Winter will be here before you know it, and now’s the perfect time to prepare your car for poor driving conditions caused by snow, slush, and ice. Check these car care to-dos off your list for a safe drive all season long:
- Replace worn wiper blades. Next time it rains, if you notice areas of your windshield that stay wet after being wiped, replace your wiper blades — they may be worn out, and you’ll want them working well in the winter. Even if your wipers are in decent condition, you could consider swapping them with heavier, winter-specific ones that will wipe away ice and snow more easily.
- Top up your windshield washer fluid with a de-icing formula. Regular washer fluid can freeze in its tank or when you spray it onto your windshield on a chilly day. Consider picking up a winter-specific windshield washer formula instead, and always keep an extra bottle in your trunk.

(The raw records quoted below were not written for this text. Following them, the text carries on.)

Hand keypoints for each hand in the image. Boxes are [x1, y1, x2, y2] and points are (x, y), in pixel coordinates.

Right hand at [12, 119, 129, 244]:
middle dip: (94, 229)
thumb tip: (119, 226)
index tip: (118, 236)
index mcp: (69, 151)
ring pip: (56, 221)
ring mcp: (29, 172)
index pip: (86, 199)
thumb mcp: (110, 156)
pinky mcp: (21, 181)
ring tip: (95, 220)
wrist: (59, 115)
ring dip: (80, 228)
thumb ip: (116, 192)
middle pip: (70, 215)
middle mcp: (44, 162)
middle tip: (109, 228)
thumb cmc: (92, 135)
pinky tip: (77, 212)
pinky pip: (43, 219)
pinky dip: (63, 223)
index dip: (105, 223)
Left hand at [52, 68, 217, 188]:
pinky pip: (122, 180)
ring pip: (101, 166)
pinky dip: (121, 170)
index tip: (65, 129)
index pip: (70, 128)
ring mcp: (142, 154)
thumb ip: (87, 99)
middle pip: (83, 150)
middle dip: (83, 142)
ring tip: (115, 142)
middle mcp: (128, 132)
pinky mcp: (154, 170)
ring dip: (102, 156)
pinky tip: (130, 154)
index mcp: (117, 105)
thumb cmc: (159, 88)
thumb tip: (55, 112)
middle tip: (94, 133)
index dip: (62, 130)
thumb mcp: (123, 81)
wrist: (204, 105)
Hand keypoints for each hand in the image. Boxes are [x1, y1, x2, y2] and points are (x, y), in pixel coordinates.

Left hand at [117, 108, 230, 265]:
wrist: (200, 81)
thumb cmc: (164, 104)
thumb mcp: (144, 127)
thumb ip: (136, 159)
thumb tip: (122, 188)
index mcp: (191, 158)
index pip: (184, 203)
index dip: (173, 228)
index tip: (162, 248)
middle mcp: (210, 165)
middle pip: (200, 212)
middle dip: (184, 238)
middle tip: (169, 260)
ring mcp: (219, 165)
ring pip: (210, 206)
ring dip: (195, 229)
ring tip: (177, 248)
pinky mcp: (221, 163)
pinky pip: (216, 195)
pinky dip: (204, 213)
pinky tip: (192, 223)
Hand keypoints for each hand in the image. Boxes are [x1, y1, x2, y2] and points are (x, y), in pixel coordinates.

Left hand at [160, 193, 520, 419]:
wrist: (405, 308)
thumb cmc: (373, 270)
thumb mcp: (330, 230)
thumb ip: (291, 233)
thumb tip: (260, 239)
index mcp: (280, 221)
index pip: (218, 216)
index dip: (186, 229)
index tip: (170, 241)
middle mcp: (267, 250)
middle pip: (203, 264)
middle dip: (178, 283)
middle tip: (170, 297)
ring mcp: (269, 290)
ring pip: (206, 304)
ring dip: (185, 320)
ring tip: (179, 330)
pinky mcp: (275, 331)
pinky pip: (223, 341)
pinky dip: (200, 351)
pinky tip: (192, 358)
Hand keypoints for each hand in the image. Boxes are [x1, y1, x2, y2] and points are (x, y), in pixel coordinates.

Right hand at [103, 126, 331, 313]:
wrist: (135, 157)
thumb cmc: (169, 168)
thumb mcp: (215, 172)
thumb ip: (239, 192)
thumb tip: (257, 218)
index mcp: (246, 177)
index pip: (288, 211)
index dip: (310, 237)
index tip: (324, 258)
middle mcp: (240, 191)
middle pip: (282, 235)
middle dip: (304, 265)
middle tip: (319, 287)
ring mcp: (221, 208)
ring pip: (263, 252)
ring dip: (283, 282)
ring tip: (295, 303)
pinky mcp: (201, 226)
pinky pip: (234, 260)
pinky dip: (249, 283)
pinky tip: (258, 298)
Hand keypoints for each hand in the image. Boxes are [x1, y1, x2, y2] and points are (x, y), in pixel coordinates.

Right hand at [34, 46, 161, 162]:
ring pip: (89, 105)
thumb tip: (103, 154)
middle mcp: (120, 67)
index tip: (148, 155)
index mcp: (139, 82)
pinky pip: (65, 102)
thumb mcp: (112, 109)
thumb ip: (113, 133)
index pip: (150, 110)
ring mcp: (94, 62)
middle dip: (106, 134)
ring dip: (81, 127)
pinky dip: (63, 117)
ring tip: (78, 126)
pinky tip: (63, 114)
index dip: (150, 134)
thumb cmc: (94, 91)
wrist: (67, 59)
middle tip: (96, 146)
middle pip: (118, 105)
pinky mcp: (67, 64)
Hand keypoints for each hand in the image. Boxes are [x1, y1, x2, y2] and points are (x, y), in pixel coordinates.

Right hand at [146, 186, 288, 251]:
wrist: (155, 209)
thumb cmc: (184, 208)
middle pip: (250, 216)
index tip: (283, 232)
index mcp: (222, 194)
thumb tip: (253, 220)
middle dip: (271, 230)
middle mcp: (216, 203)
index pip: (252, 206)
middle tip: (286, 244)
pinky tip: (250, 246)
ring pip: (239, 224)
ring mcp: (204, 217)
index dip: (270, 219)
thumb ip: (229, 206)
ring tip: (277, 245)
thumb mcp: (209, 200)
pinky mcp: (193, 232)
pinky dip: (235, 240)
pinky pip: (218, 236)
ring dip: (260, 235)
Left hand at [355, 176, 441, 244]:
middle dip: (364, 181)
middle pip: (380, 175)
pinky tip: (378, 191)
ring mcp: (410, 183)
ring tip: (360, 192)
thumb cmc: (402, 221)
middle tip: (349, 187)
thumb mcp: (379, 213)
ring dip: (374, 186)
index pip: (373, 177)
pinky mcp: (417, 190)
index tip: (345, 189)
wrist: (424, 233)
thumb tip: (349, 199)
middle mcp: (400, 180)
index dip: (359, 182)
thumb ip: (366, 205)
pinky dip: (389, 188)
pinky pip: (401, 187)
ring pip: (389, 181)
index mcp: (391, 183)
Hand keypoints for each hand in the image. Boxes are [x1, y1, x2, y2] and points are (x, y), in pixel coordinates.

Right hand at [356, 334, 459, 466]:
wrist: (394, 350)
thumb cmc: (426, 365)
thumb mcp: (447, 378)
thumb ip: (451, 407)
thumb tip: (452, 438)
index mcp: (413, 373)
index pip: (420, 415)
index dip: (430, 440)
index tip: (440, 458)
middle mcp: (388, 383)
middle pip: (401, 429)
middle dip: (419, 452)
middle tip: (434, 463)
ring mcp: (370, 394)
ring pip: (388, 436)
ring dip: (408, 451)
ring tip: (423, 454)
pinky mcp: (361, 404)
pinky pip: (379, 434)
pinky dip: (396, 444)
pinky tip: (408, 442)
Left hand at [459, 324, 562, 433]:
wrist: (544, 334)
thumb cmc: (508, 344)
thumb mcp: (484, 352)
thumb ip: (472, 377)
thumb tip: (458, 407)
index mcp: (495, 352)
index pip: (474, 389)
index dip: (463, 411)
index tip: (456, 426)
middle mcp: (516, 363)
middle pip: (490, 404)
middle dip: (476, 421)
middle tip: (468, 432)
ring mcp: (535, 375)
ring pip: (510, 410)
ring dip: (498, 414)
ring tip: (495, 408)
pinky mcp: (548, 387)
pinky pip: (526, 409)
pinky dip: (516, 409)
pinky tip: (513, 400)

- Get an oil change. If you’re almost due for an oil change, get it done now to save you a trip to the mechanic over the winter months.

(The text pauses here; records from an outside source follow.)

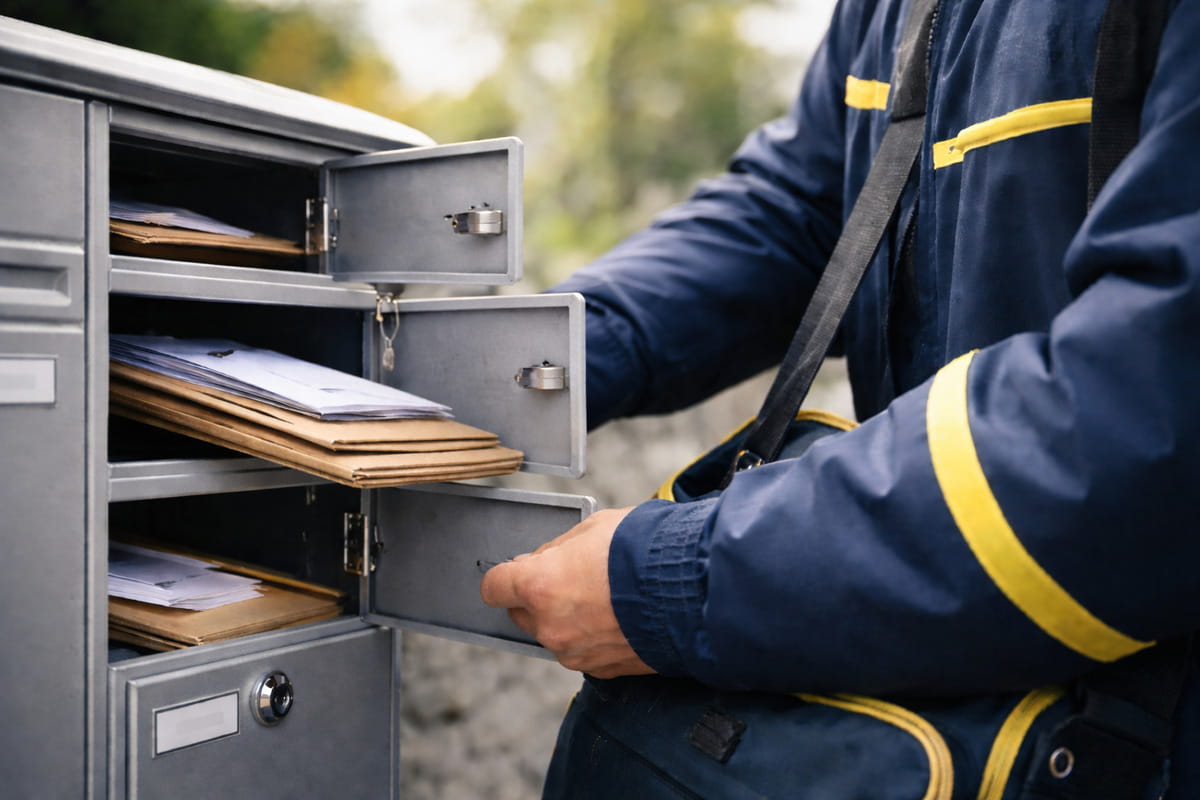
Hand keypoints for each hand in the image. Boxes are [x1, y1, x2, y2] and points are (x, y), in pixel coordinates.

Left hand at [479, 507, 655, 678]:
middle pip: (521, 614)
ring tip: (604, 595)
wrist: (695, 591)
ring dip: (567, 618)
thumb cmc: (646, 552)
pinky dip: (593, 637)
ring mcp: (576, 652)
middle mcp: (551, 625)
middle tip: (570, 576)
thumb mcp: (593, 528)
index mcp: (540, 586)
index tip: (515, 572)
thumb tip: (541, 560)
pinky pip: (584, 651)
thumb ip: (557, 549)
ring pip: (555, 635)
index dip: (504, 576)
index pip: (494, 587)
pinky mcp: (602, 670)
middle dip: (537, 597)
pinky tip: (618, 616)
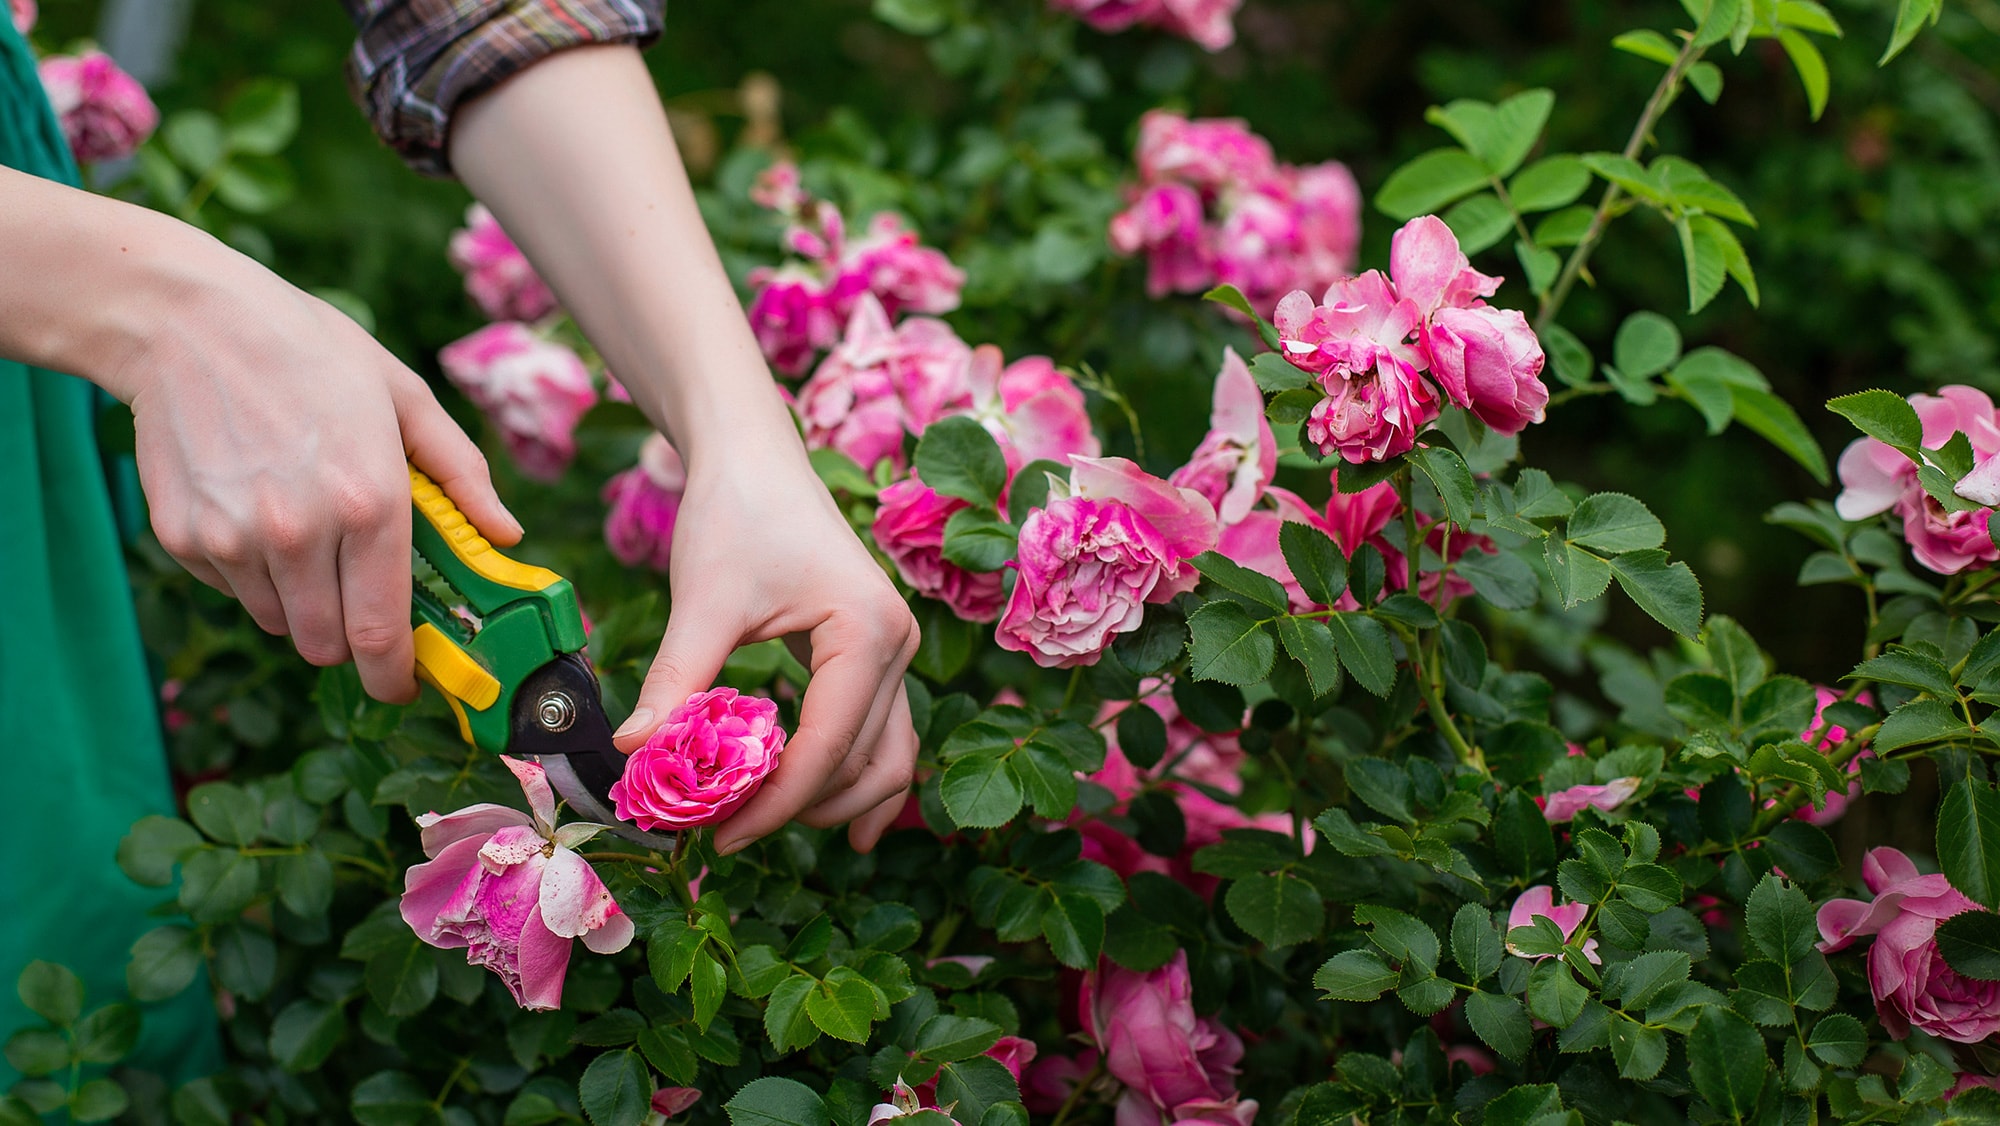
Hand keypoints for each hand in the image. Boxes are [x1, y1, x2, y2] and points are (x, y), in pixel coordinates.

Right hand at [121, 241, 519, 702]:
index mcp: (368, 503)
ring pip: (278, 622)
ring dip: (300, 600)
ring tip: (303, 527)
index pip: (381, 633)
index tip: (403, 682)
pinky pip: (231, 589)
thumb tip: (506, 535)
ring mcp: (233, 538)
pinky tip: (254, 505)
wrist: (187, 321)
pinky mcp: (183, 537)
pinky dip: (250, 570)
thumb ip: (462, 475)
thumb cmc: (310, 353)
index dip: (394, 675)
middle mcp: (299, 533)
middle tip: (357, 594)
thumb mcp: (405, 397)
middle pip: (328, 645)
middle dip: (350, 637)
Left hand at [611, 442, 919, 853]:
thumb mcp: (702, 600)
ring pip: (886, 755)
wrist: (753, 455)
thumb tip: (632, 752)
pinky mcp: (873, 651)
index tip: (718, 837)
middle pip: (869, 763)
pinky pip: (878, 731)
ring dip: (836, 801)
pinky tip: (823, 812)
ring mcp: (892, 649)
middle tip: (729, 836)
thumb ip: (677, 680)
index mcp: (865, 632)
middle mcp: (895, 644)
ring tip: (769, 831)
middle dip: (802, 809)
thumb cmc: (733, 513)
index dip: (775, 804)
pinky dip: (853, 774)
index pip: (827, 747)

- Check your brakes. When the roads are covered in snow and ice, stopping takes extra care. Make sure your brake pads are in good shape and top up your brake fluid — and don’t forget to leave lots of extra space between your car and the one in front of you when the roads are wet or icy.
- Test your heat and defrost systems. Turn on the heat in your vehicle and make sure it gets nice and toasty. If you suspect it’s not getting as warm as it should, consider having the system inspected. You could also remove and clean your air filter to make sure your heating system runs as efficiently as possible.

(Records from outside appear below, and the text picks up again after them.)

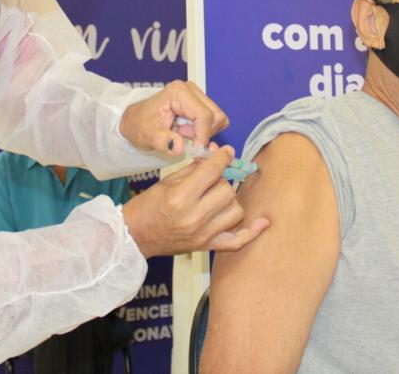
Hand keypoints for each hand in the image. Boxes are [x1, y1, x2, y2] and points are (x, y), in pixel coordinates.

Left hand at [119, 80, 228, 155]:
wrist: (136, 120)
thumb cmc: (139, 124)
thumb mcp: (146, 135)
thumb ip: (162, 141)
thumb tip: (179, 147)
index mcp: (178, 92)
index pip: (204, 115)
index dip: (202, 136)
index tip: (194, 151)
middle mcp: (191, 90)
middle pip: (215, 116)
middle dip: (203, 133)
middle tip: (183, 139)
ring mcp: (197, 96)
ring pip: (218, 119)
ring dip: (203, 133)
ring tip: (182, 135)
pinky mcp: (200, 104)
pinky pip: (214, 122)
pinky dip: (204, 131)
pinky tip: (186, 132)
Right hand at [121, 146, 269, 257]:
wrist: (136, 235)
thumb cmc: (148, 206)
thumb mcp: (167, 181)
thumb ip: (194, 168)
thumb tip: (216, 152)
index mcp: (180, 197)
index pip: (211, 172)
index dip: (222, 157)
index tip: (226, 151)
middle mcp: (194, 217)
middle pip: (227, 190)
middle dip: (222, 180)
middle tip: (213, 178)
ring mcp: (203, 234)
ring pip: (235, 210)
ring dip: (230, 199)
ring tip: (217, 196)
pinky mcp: (207, 246)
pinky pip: (237, 241)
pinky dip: (252, 232)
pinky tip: (263, 222)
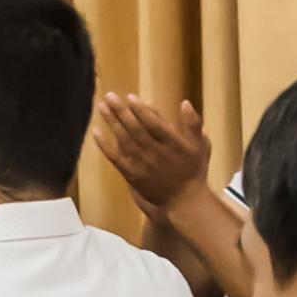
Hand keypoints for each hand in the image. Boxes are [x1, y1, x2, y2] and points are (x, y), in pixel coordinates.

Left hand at [90, 91, 210, 223]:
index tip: (130, 97)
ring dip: (111, 123)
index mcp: (173, 144)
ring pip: (124, 141)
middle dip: (122, 111)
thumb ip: (193, 124)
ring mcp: (143, 165)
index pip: (154, 124)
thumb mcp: (201, 145)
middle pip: (136, 129)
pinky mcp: (132, 175)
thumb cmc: (193, 169)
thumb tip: (184, 102)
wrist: (184, 200)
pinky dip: (105, 145)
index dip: (141, 110)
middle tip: (110, 96)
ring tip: (102, 106)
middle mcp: (157, 154)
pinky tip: (95, 131)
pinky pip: (116, 158)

- Swap your all-season tires for winter tires. All-season tires can stiffen and start losing their elasticity as the temperature drops, which can lead to decreased traction. Winter tires, on the other hand, are designed to stay flexible even in extremely chilly weather, so you’ll get a better grip on slippery streets. Installing winter tires could also qualify you for a discount on car insurance.
- Check your battery. Cold winter weather makes it tougher for your battery to get your engine running, so have it tested to make sure there’s no corrosion on the terminals, the cables are in good shape, and there’s enough energy to keep you going all winter long.
- Flash your lights. Do a circle check to make sure all of your lights (including brake lights, daytime running lights, headlights, turn signals, and high-beams) are working.
- Prepare your winter driving emergency kit. No matter how carefully you drive, a snowy street can have a mind of its own, and you may find yourself needing to take cover and wait out a storm in your vehicle. Stay safe and warm by keeping a well-stocked emergency kit in your car.
- Go for a winter tune-up. If you think this sounds like a lot of things to get done in a short time, fear not — you might be surprised to find out how many of the items on this list can be taken care of in one visit to your dealership or a qualified mechanic. A winter tune-up will likely cover most of them, plus a check of your fluids (e.g., coolant, brake fluid, power steering fluid), an inspection of your engine and exhaust system, and tests for electronic components like sensors.
Before you get out on the road this winter, reach out to your car insurance broker to make sure you’ll be covered all season long. And remember, when it comes to driving in snowy and icy conditions, slow and steady wins the race.